A Dacia gostava imenso dela e correu deitando por terra o saco que Zoe trazia na mão. Enquanto ela lhe afagava as orelhas e o pescoço eu peguei no saco e o zumbido voltou aos meus ouvidos, desta vez fortíssimo. Obrigou-me a ajoelhar e a pôr as mãos na cabeça. Ecoava nos ouvidos, nos ossos, todo o meu corpo rangia numa dor electrizante. Mas como tão repentinamente tinha aparecido aquele som estridente também desaparecera. Zoe olhava para mim espantada. Não expressou qualquer reacção durante algum tempo.

- Estás bem? - Perguntou por fim.

Acabei por responder que sim, embora os dois soubéssemos que não.

- Já hoje de manhã estava assim. Devo ter arranjado uma otite.

- Vamos lá ver se consigo ver isso. - Disse ela enquanto me ajudava a levantar.

Entrámos de novo em casa e perto de uma janela com a fraca luz do dia, ela tentou ver se se passava alguma coisa de anormal.

- Não pareces ter nada.

- Se calhar porque não tenho, foi uma queda de tensão de certeza, ainda não comi nada hoje. - Disse eu, embora soubesse muito bem que não podia ter sido isso.

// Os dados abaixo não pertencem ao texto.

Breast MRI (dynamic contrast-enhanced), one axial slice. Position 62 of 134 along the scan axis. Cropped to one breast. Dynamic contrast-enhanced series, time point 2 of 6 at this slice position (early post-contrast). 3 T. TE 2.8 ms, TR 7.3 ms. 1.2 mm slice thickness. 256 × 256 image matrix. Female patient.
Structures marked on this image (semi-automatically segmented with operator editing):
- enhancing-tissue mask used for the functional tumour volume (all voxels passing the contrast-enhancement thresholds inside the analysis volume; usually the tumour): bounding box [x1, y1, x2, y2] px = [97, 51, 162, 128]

- Ahh! E como é costume não tens nada em casa... - disse ela abrindo o frigorífico e vendo apenas o pacote de leite e uma embalagem de mostarda.

Assenti um bocado embaraçado, mas a programação da minha vida não era mesmo o meu forte.

- Bem vamos à rua então. Mas primeiro quero mostrar-te isto.

E retirou do saco que trazia um conjunto de cartas exactamente igual àquele que eu tinha encontrado naquela manhã. Obviamente fiquei espantado. Apenas balbuciei:

- Zoe, eu tenho recebi umas exactamente iguais hoje.

E dirigi-me ao quarto para as ir buscar. Virava a esquina e entrava na porta do quarto quando por momentos tudo se apagou. Escuro. O negro e infindável escuro. Apenas as batidas do coração numa imensidão de preto. Era assim que devíamos ouvir os nossos últimos batimentos cardíacos antes de morrer e depois o silêncio. O eterno silêncio.